Reading the Torah is complicated by the need to navigate places where narrative coherence seems to break down. Sometimes we will find, as we have at the sea, that our initial judgments need to be revised, that what looks like a point of incoherence turns out to be a brilliant combination of elements of cultural repertoire. Other times those judgments will stick. The fractures can lead us to see how rhetorical and ideological goals shift, how character roles or strategies for constructing setting change, and how new genres transform what set(s) of norms and expectations we bring to the text as we read it. In these cases, we can speak of shifts in implied author and see historical depth in the literary landscape.
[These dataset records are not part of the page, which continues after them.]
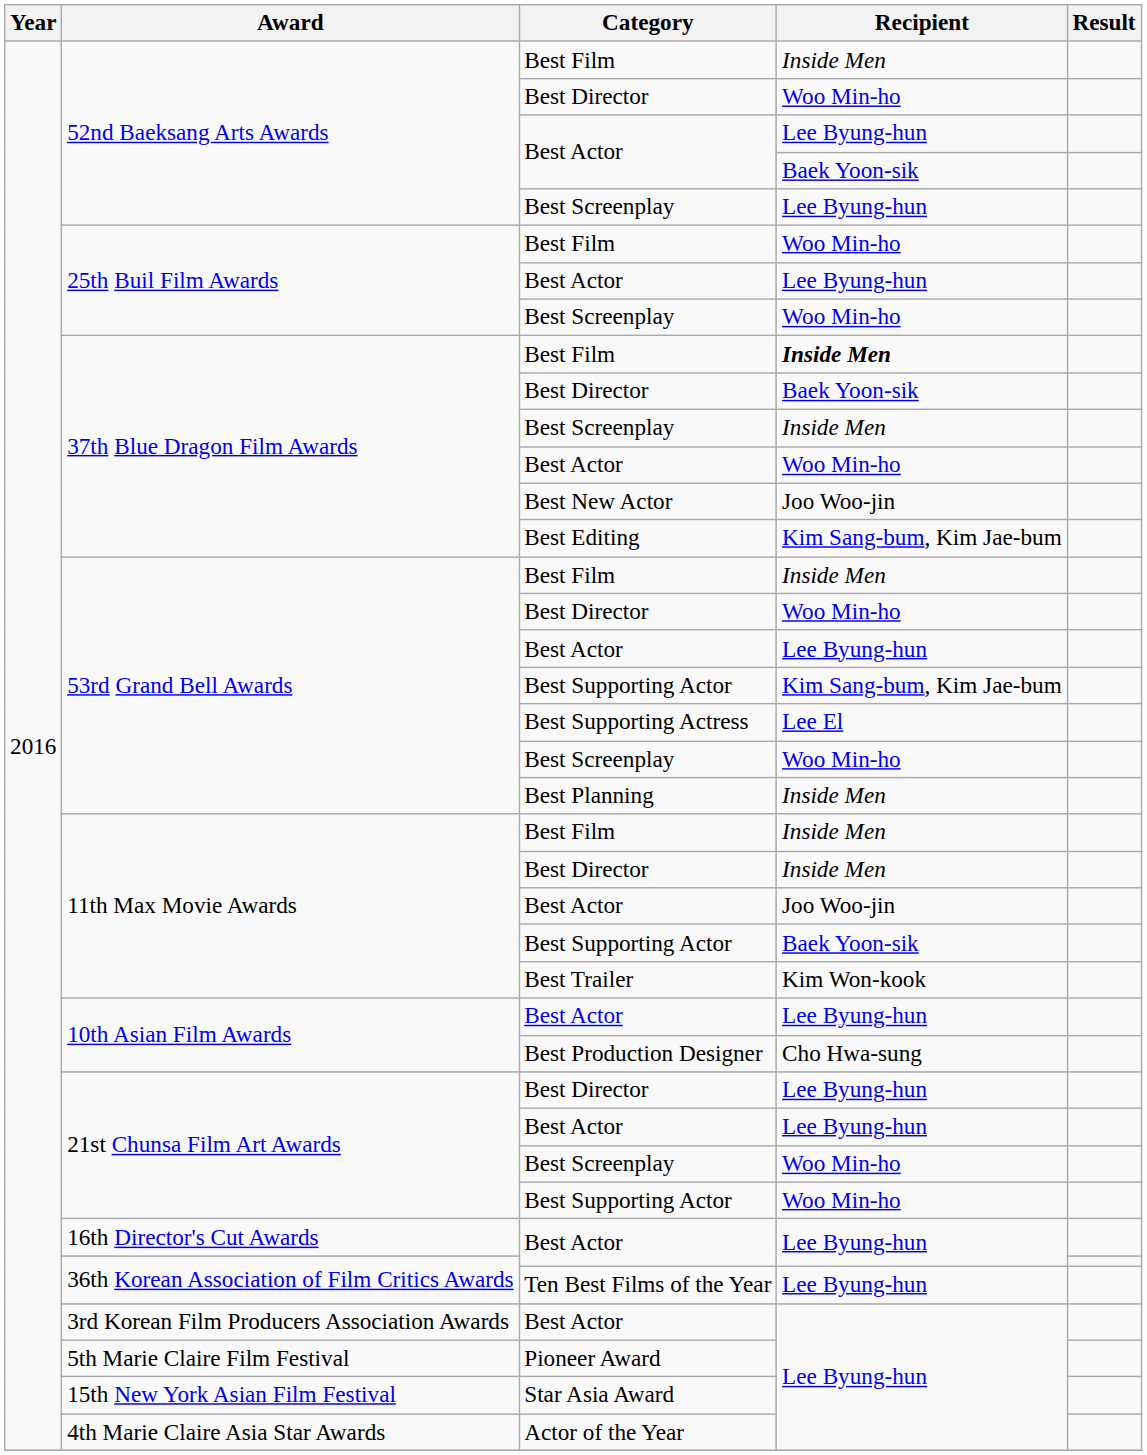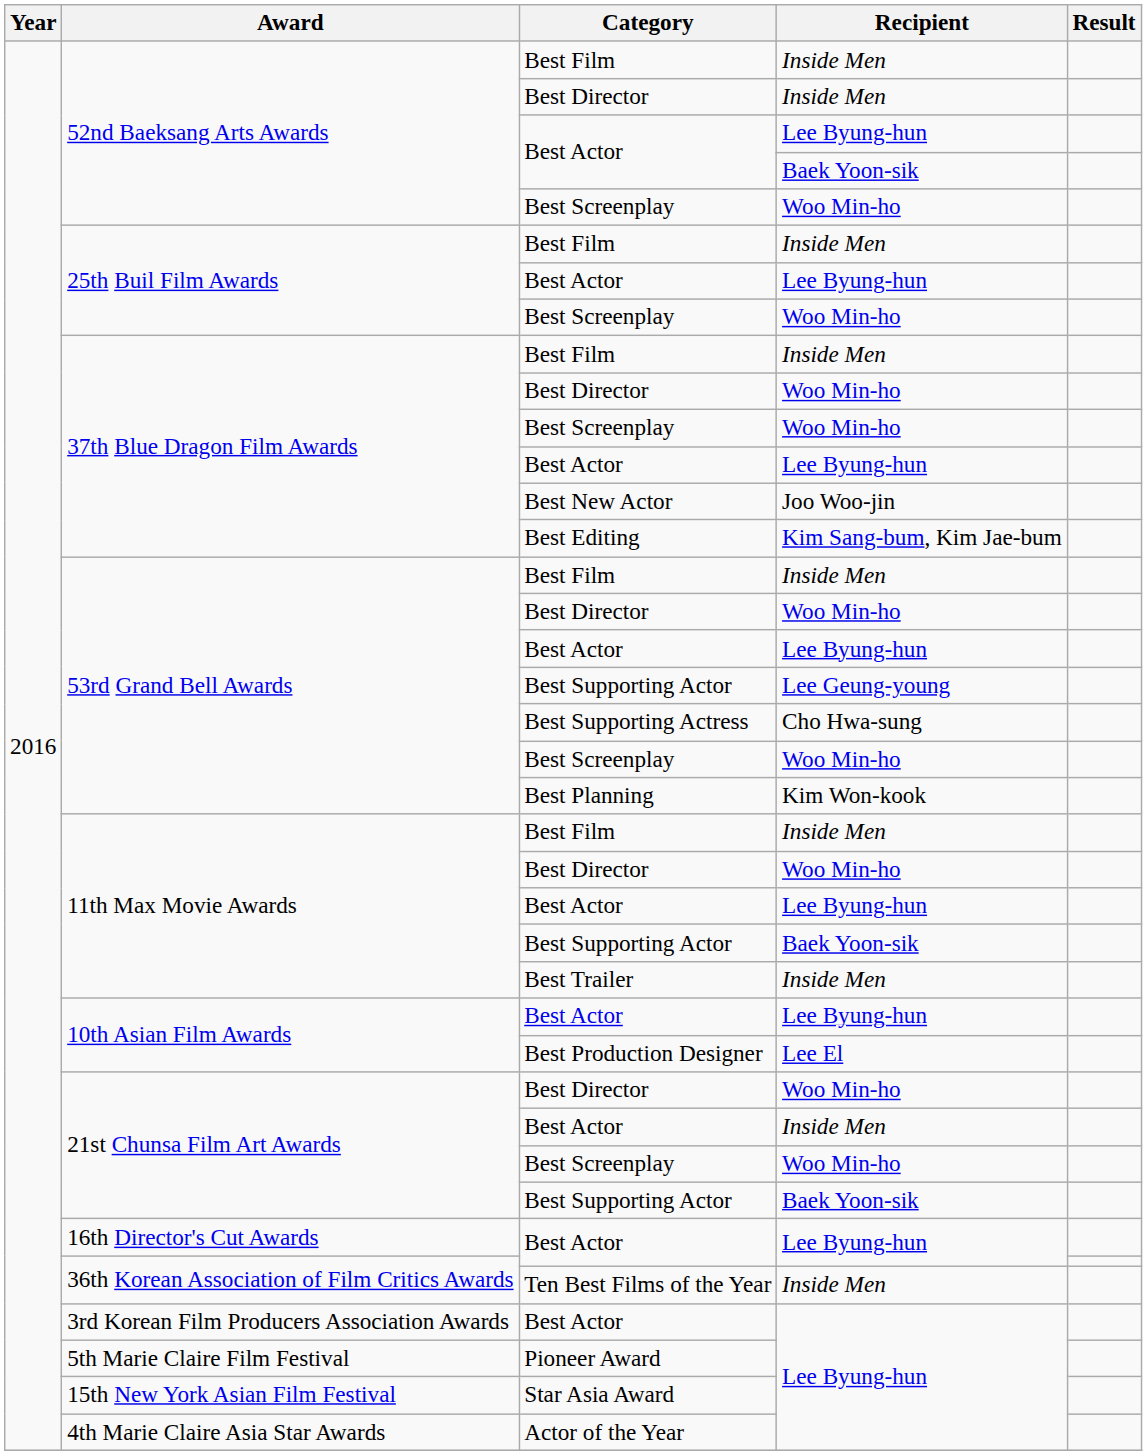52nd Baeksang Arts Awards / Best Director | Recipient: Woo Min-ho -> Inside Men
52nd Baeksang Arts Awards / Best Screenplay | Recipient: Lee Byung-hun -> Woo Min-ho
25th Buil Film Awards / Best Film | Recipient: Woo Min-ho -> Inside Men
37th Blue Dragon Film Awards / Best Film | Recipient: bold -> normal
37th Blue Dragon Film Awards / Best Director | Recipient: Baek Yoon-sik -> Woo Min-ho
37th Blue Dragon Film Awards / Best Screenplay | Recipient: Inside Men -> Woo Min-ho
37th Blue Dragon Film Awards / Best Actor | Recipient: Woo Min-ho -> Lee Byung-hun
53rd Grand Bell Awards / Best Supporting Actor | Recipient: Kim Sang-bum, Kim Jae-bum -> Lee Geung-young
Best Supporting Actress | Recipient: Lee El -> Cho Hwa-sung
Best Planning | Recipient: Inside Men -> Kim Won-kook
11th Max Movie Awards / Best Director | Recipient: Inside Men -> Woo Min-ho
11th Max Movie Awards / Best Actor | Recipient: Joo Woo-jin -> Lee Byung-hun
Best Trailer | Recipient: Kim Won-kook -> Inside Men
Best Production Designer | Recipient: Cho Hwa-sung -> Lee El
21st Chunsa Film Art Awards / Best Director | Recipient: Lee Byung-hun -> Woo Min-ho
21st Chunsa Film Art Awards / Best Actor | Recipient: Lee Byung-hun -> Inside Men
21st Chunsa Film Art Awards / Best Supporting Actor | Recipient: Woo Min-ho -> Baek Yoon-sik
Ten Best Films of the Year | Recipient: Lee Byung-hun -> Inside Men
It is typical, not to mention convenient, to assign names to the different layers of literary stratigraphy we identify as we navigate these shifts, yet the shorthand we often use – whether J, E, D, and P; HexRed, PentRed, and ThB; or some other scheme – is too easily reified, such that we slip into using these terms as though they refer to extant works (or even flesh-and-blood people) and forget that, at least until we find copies of such works, they are wholly dependent on our interpretive judgments. In order to rein in this tendency, I refer to the versions I have tracked more casually, often by the genres used to emplot them, and I adopt the term “master scribe” as a conceit – in effect, a synonym for “implied author” that is also a nod to ancient scribal culture – with full awareness that the Torah is a collaborative, transhistorical project.67
What we do know about these master scribes is what we can readily see in the literature they produced. They were technically skilled, enormously creative, in possession of a high degree of cultural literacy – across multiple ancient Near Eastern and Mediterranean cultures, no less – and politically astute. The wilderness narrative, if not the Torah in its entirety, is implicated in any number of threats to the well-being of our ancient Israelite and early Jewish ancestors: foreign domination, exile, internal strife. In each case, our master scribes put their knowledge and skill to work in the interest of their people’s survival. Over time, they achieved a truly distinctive work of literature that has itself survived the vicissitudes of history and continues to sustain the people who read it and call it their own.